À la ferme Ragares, toutes les herbes sont récoltées et triées à la main. Elles sont ensuite séchées pour produire du thé.
© Estelle Levresse / Reporterre

À 47 ans, Gustavs Norkārklis est aux commandes d’une ferme familiale de 200 hectares dans la région de Latgalie, proche de la frontière biélorusse. Chaque samedi, d’août à septembre, il fait le déplacement à Riga pour vendre ses récoltes au marché de producteurs bio de Kalnciema. « J’ai 3 heures de route aller et 3 heures retour, mais j’apprécie le contact humain, les échanges sur le marché, c’est ce qu’il y a de plus précieux dans mon métier », confie l’agriculteur, au polo noir et tablier vert sapin aux couleurs de l’association lettone de l’agriculture biologique dont il a été président pendant quinze ans. Il a passé la main en mars dernier, mais continue d’être un membre actif de l’organisation.

Pour lui, le succès de l’agriculture biologique dans son pays est avant tout lié au contexte historique. « À la chute de l’URSS, les gens ayant lancé leur exploitation ont choisi l’agriculture biologique, c’était beaucoup plus simple et plus économique. Ils n’avaient pas besoin d’acheter des produits chimiques, des pesticides, difficiles à se procurer à cette époque. L’arrivée des certifications bio européennes n’a rien changé dans leur façon de travailler, ils avaient toujours fonctionné comme ça. »

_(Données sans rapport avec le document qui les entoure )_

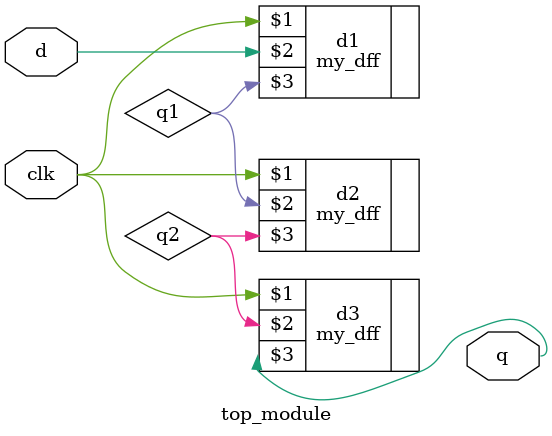
<source format=v>
module top_module ( input clk, input d, output q );
    wire q1,q2;
    my_dff d1(clk,d,q1);
    my_dff d2(clk,q1,q2);
    my_dff d3(clk,q2,q);
endmodule

</source>
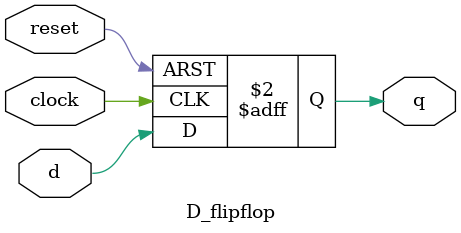
<source format=v>
module D_flipflop(reset,q,d,clock);

input reset;
input d;
input clock;

output reg q;

  always@(posedge clock , posedge reset)
  begin
     if(reset)
      q<=0;
     else
      q<=d;
		
  end	  

endmodule

</source>
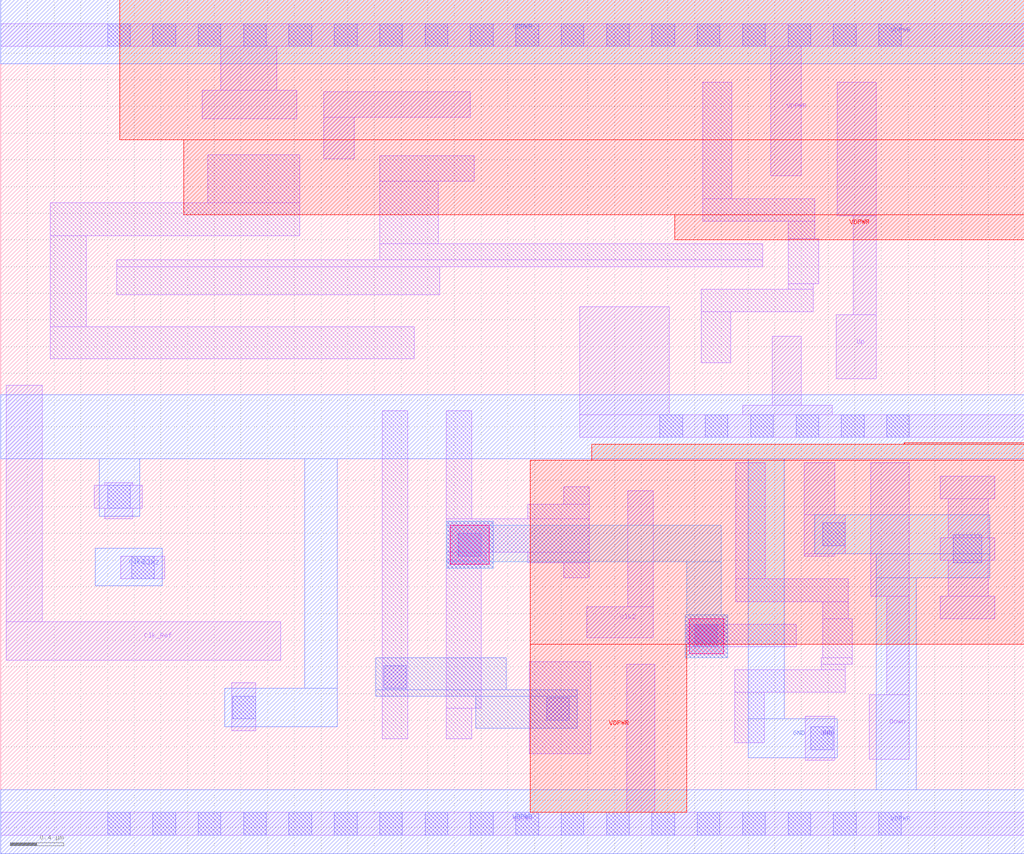
<source format=lef>
VERSION 5.7 ;
  NOWIREEXTENSIONATPIN ON ;
  DIVIDERCHAR "/" ;
  BUSBITCHARS "[]" ;
MACRO PFD
  CLASS CORE ;
  FOREIGN PFD ;
  ORIGIN 0.000 0.000 ;
  SIZE 7.670 BY 6.400 ;
  SITE unithddb1 ;
  PIN Clk_Ref
    DIRECTION INPUT ;
    USE SIGNAL ;
    ANTENNAGATEAREA 0.879000 ;
    ANTENNADIFFAREA 0.214500 ;
    PORT
      LAYER li1 ;
        RECT 2.420 5.520 3.520 5.710 ;
        RECT 2.420 5.210 2.650 5.520 ;
        RECT 0.040 1.740 0.310 3.510 ;
        RECT 0.040 1.450 2.100 1.740 ;
    END
  END Clk_Ref
  PIN Up
    DIRECTION OUTPUT ;
    USE SIGNAL ;
    ANTENNADIFFAREA 0.427200 ;
    PORT
      LAYER li1 ;
        RECT 6.270 4.780 6.560 5.780 ;
        RECT 6.390 4.040 6.560 4.780 ;
        RECT 6.260 3.560 6.560 4.040 ;
    END
  END Up
  PIN Down
    DIRECTION OUTPUT ;
    USE SIGNAL ;
    ANTENNADIFFAREA 0.427200 ;
    PORT
      LAYER li1 ;
        RECT 6.520 1.930 6.810 2.930 ;
        RECT 6.640 1.190 6.810 1.930 ;
        RECT 6.510 0.710 6.810 1.190 ;
    END
  END Down
  PIN Clk2
    DIRECTION INPUT ;
    USE SIGNAL ;
    ANTENNAGATEAREA 0.879000 ;
    ANTENNADIFFAREA 0.214500 ;
    PORT
      LAYER li1 ;
        RECT 0.900 2.060 1.230 2.230 ;
        RECT 4.700 1.850 4.890 2.720 ;
        RECT 4.390 1.620 4.890 1.850 ;
      LAYER mcon ;
        RECT 0.980 2.060 1.150 2.230 ;
      LAYER met1 ;
        RECT 0.710 2.010 1.210 2.290 ;
    END
  END Clk2
  PIN GND
    DIRECTION INOUT ;
    USE GROUND ;
    PORT
      LAYER li1 ;
        RECT 4.340 3.290 5.010 4.100 ;
        RECT 5.780 3.360 6.000 3.880 ;
        RECT 5.560 3.290 6.230 3.360 ;
        RECT 4.340 3.120 7.670 3.290 ;
        RECT 0.780 2.760 0.990 2.780 ;
        RECT 0.700 2.590 1.060 2.760 ;
        RECT 0.780 2.510 0.990 2.590 ;
        RECT 1.730 0.920 1.910 1.280 ;
        RECT 6.030 0.700 6.250 1.030 ;
      LAYER mcon ;
        RECT 4.940 3.120 5.110 3.290 ;
        RECT 5.280 3.120 5.450 3.290 ;
        RECT 5.620 3.120 5.790 3.290 ;
        RECT 5.960 3.120 6.130 3.290 ;
        RECT 6.300 3.120 6.470 3.290 ;
        RECT 6.640 3.120 6.810 3.290 ;
        RECT 0.800 2.590 0.970 2.760 ;
        RECT 1.740 1.010 1.910 1.180 ;
        RECT 6.070 0.780 6.240 0.950 ;
      LAYER met1 ;
        RECT 0.000 2.960 7.670 3.440 ;
        RECT 0.740 2.530 1.040 2.960 ;
        RECT 2.280 1.240 2.520 2.960 ;
        RECT 1.680 0.950 2.520 1.240 ;
        RECT 5.600 1.010 5.870 2.960 ;
        RECT 5.600 0.720 6.270 1.010 ;
    END
  END GND
  PIN VDPWR
    DIRECTION INOUT ;
    USE POWER ;
    PORT
      LAYER nwell ;
        RECT 0.890 5.350 7.670 6.400 ;
        RECT 1.370 4.790 7.670 5.350 ;
        RECT 5.050 4.600 7.670 4.790 ;
      LAYER li1 ;
        RECT 0.000 6.050 7.670 6.220 ;
        RECT 1.650 5.720 2.070 6.050 ;
        RECT 1.510 5.510 2.220 5.720 ;
        RECT 5.770 5.080 6.000 6.050 ;
      LAYER mcon ;
        RECT 0.800 6.050 0.970 6.220 ;
        RECT 1.140 6.050 1.310 6.220 ;
        RECT 1.480 6.050 1.650 6.220 ;
        RECT 1.820 6.050 1.990 6.220 ;
        RECT 2.160 6.050 2.330 6.220 ;
        RECT 2.500 6.050 2.670 6.220 ;
        RECT 2.840 6.050 3.010 6.220 ;
        RECT 3.180 6.050 3.350 6.220 ;
        RECT 3.520 6.050 3.690 6.220 ;
        RECT 3.860 6.050 4.030 6.220 ;
        RECT 4.200 6.050 4.370 6.220 ;
        RECT 4.540 6.050 4.710 6.220 ;
        RECT 4.880 6.050 5.050 6.220 ;
        RECT 5.220 6.050 5.390 6.220 ;
        RECT 5.560 6.050 5.730 6.220 ;
        RECT 5.900 6.050 6.070 6.220 ;
        RECT 6.240 6.050 6.410 6.220 ;
        RECT 6.580 6.050 6.750 6.220 ;
      LAYER met1 ;
        RECT 0.000 5.920 7.670 6.400 ;
    END
    PORT
      LAYER nwell ;
        RECT 6.770 3.070 7.670 3.080 ;
        RECT 4.430 2.950 7.670 3.070 ;
        RECT 3.970 1.570 7.670 2.950 ;
        RECT 3.970 0.310 5.140 1.570 ;
      LAYER li1 ;
        RECT 6.020 2.540 6.250 2.930 ;
        RECT 7.040 2.660 7.450 2.830 ;
        RECT 6.020 2.250 6.330 2.540 ;
        RECT 7.100 2.370 7.400 2.660 ;
        RECT 6.020 2.230 6.250 2.250 ;
        RECT 7.040 2.200 7.450 2.370 ;
        RECT 7.100 1.930 7.400 2.200 ;
        RECT 7.040 1.760 7.450 1.930 ;
        RECT 4.690 0.310 4.900 1.420 ;
        RECT 0.000 0.140 7.670 0.310 ;
      LAYER mcon ;
        RECT 6.160 2.310 6.330 2.480 ;
        RECT 7.140 2.180 7.350 2.390 ;
        RECT 0.800 0.140 0.970 0.310 ;
        RECT 1.140 0.140 1.310 0.310 ;
        RECT 1.480 0.140 1.650 0.310 ;
        RECT 1.820 0.140 1.990 0.310 ;
        RECT 2.160 0.140 2.330 0.310 ;
        RECT 2.500 0.140 2.670 0.310 ;
        RECT 2.840 0.140 3.010 0.310 ;
        RECT 3.180 0.140 3.350 0.310 ;
        RECT 3.520 0.140 3.690 0.310 ;
        RECT 3.860 0.140 4.030 0.310 ;
        RECT 4.200 0.140 4.370 0.310 ;
        RECT 4.540 0.140 4.710 0.310 ;
        RECT 4.880 0.140 5.050 0.310 ;
        RECT 5.220 0.140 5.390 0.310 ;
        RECT 5.560 0.140 5.730 0.310 ;
        RECT 5.900 0.140 6.070 0.310 ;
        RECT 6.240 0.140 6.410 0.310 ;
        RECT 6.580 0.140 6.750 0.310 ;
      LAYER met1 ;
        RECT 6.100 2.250 7.410 2.540 ;
        RECT 6.560 2.070 7.410 2.250 ;
        RECT 6.560 0.480 6.860 2.070 ;
        RECT 0.000 0.000 7.670 0.480 ;
    END
  END VDPWR
  OBS
      LAYER li1 ;
        RECT 1.550 4.880 2.240 5.240 ;
        RECT 0.370 4.630 2.240 4.880 ;
        RECT 2.840 5.040 3.550 5.230 ;
        RECT 0.370 3.950 0.640 4.630 ;
        RECT 2.840 4.570 3.280 5.040 ;
        RECT 5.260 4.910 5.480 5.780 ;
        RECT 5.260 4.740 6.100 4.910 ;
        RECT 5.900 4.610 6.100 4.740 ;
        RECT 2.840 4.450 5.710 4.570 ;
        RECT 0.870 4.400 5.710 4.450 ;
        RECT 0.870 4.190 3.290 4.400 ;
        RECT 5.900 4.270 6.130 4.610 ;
        RECT 5.900 4.230 6.090 4.270 ;
        RECT 5.250 4.060 6.090 4.230 ;
        RECT 0.370 3.710 3.100 3.950 ;
        RECT 5.250 3.680 5.470 4.060 ;
        RECT 2.860 0.860 3.050 3.320 ;
        RECT 3.340 2.510 3.530 3.320 ;
        RECT 4.220 2.620 4.410 2.750 ;
        RECT 3.950 2.510 4.410 2.620 ;
        RECT 3.340 2.260 4.410 2.510 ;
        RECT 3.340 2.200 3.640 2.260 ;
        RECT 3.340 1.090 3.600 2.200 ;
        RECT 3.950 2.180 4.410 2.260 ;
        RECT 4.220 2.070 4.410 2.180 ;
        RECT 5.510 2.060 5.730 2.930 ;
        RECT 5.510 1.890 6.350 2.060 ;
        RECT 6.160 1.760 6.350 1.890 ;
        RECT 5.140 1.550 5.960 1.720 ;
        RECT 6.160 1.470 6.380 1.760 ;
        RECT 3.340 0.860 3.530 1.090 ;
        RECT 3.960 0.750 4.420 1.440 ;
        RECT 6.150 1.420 6.380 1.470 ;
        RECT 6.150 1.380 6.330 1.420 ;
        RECT 5.500 1.210 6.330 1.380 ;
        RECT 5.500 0.830 5.720 1.210 ;
      LAYER mcon ;
        RECT 2.870 1.240 3.040 1.410 ;
        RECT 3.430 2.230 3.600 2.400 ;
        RECT 5.200 1.550 5.370 1.720 ;
        RECT 4.090 1.000 4.260 1.170 ;
      LAYER met1 ;
        RECT 3.340 2.140 3.690 2.490 ;
        RECT 5.130 1.470 5.450 1.790 ;
        RECT 2.810 1.230 3.790 1.470 ;
        RECT 2.810 1.180 4.320 1.230 ;
        RECT 3.560 0.940 4.320 1.180 ;
      LAYER via ;
        RECT 3.370 2.170 3.660 2.460 ;
        RECT 5.160 1.500 5.420 1.760 ;
      LAYER met2 ;
        RECT 3.340 2.460 3.690 2.490 ;
        RECT 3.340 2.190 5.400 2.460 ;
        RECT 3.340 2.140 3.690 2.190 ;
        RECT 5.140 1.790 5.400 2.190 ;
        RECT 5.130 1.470 5.450 1.790 ;
  END
END PFD
END LIBRARY


</source>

Autre facteur ayant favorisé le développement d’une agriculture respectueuse de l’environnement, estime-t-il, la petite taille du pays qui facilite les échanges d’expériences et de bonnes pratiques entre agriculteurs.

Peu compétitifs dans l’UE

Si le constat global est positif, le marché des produits bio en Lettonie, comme ailleurs en Europe, a été affecté par la guerre en Ukraine et l’inflation sur les denrées alimentaires, enregistrant ces dernières années un ralentissement après vingt ans de croissance. Le pays peine également à exporter en raison de coûts de transport très élevés. « Notre position géographique nous rend peu compétitifs par rapport à d’autres pays d’Europe », regrette Gustavs Norkārklis.

À Skrīveri, s’il reconnaît avoir reçu des aides conséquentes pour s’équiper en matériel, Jānis Vaivars pointe du doigt un autre frein au développement du bio. « L’agriculture raisonnée reçoit le même soutien financier que l’agriculture biologique, dit-il. Comment cela peut-il inciter les gens à se convertir ? »

La part du budget de la Politique agricole commune (PAC) consacré à l’agriculture biologique (conversion et maintien) reste très limitée : elle devrait représenter 5 % des dépenses agricoles totales de l’UE pour la période 2023-2027. Malgré les difficultés, la Lettonie ne se décourage pas et compte bien avoir un quart de sa surface agricole cultivée en bio d’ici 2030.